After about 7000 reboot attempts with different configurations it is
clear that enabling or disabling CONFIG_ATH9K is what makes the
difference:
1. kernels with CONFIG_ATH9K=n never fail
2. kernels with CONFIG_ATH9K=y do fail
Kernels built with CONFIG_ATH9K=y do fail even disabling all optional
CONFIG_ATH9K* options (rfkill, pcoem, btcoex and no_eeprom).
Similarly:
1. removing pcie from the device tree makes reboot work
2. leaving pcie in the device tree and removing all the peripherals
not required for booting, reboot does fail
On top of v6.6 I have applied all the potentially related commits from
master that appear as of now (8 in total):
git log --oneline --reverse --format=%H v6.6..origin/master -- \
drivers/net/wireless/ath/*.[ch] drivers/net/wireless/ath/ath9k/ \
| xargs git cherry-pick
and reboot still fails.
I have tested these mainline kernel versions, which no result:
v6.1.60, v5.15.137, v5.10.199, v5.10.
A first look at the ath9k driver code did not show anything obviously
wrong.
Any clues about how to further investigate would be very welcome.

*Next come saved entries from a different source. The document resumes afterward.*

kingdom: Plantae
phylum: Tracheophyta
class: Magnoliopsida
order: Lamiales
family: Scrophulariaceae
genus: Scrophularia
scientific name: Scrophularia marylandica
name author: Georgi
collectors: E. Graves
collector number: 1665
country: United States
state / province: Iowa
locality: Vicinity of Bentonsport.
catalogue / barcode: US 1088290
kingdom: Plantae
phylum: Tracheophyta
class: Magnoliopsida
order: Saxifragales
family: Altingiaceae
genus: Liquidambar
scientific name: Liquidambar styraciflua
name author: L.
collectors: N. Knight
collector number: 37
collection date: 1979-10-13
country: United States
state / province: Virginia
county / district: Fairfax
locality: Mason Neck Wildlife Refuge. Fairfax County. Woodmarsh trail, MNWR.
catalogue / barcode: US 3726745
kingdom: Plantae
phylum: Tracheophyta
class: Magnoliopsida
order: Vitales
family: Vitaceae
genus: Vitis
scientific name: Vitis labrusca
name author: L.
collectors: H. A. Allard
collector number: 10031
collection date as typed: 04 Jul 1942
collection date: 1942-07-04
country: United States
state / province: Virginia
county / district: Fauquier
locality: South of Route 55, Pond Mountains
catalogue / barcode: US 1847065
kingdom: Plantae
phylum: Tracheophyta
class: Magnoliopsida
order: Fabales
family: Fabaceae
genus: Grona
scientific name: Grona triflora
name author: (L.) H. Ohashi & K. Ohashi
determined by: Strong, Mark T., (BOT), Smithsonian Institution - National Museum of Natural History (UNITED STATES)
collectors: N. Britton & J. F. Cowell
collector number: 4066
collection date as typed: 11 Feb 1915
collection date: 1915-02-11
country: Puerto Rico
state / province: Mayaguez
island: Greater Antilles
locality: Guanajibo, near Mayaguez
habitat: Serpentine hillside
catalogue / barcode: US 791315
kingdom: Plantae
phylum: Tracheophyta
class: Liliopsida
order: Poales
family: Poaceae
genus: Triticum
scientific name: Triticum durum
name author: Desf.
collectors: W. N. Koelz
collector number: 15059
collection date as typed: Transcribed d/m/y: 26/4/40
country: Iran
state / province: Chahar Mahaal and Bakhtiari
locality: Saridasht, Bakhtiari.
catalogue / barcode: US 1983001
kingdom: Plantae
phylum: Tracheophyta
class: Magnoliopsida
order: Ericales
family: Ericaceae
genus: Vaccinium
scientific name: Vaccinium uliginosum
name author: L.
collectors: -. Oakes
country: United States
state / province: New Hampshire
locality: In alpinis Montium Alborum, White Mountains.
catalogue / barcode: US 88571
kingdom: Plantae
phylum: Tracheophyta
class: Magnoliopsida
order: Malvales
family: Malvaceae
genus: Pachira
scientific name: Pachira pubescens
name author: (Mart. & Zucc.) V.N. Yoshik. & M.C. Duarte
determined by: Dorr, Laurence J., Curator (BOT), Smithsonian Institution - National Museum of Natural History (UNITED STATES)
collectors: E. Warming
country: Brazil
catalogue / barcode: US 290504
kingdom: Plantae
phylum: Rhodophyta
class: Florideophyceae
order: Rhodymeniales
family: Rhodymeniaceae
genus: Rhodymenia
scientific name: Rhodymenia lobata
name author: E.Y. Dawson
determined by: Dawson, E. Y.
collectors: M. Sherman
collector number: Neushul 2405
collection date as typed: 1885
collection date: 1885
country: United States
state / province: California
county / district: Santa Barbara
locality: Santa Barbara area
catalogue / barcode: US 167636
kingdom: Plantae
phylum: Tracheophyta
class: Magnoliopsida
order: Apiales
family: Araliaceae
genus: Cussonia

I am obviously available to provide more info.
Do you have a reboot log with "initcall_debug debug" set on the kernel
command line and if so, does it always point to the PCI bus shutting
down the device drivers, pcie ports and ultimately the root complex?
We have seen something similar before with ath10k_pci and our
pcie-brcmstb driver which eventually was a result of having made
incorrect assumptions while implementing the platform_driver::shutdown
routine. There was a hard hang in ath10k_remove(), I do not recall the
details, but we were definitively doing something improper there.
imx6_pcie_shutdown() seems to much simpler, but my first guess would be
there.
Hope this helps.
--
Florian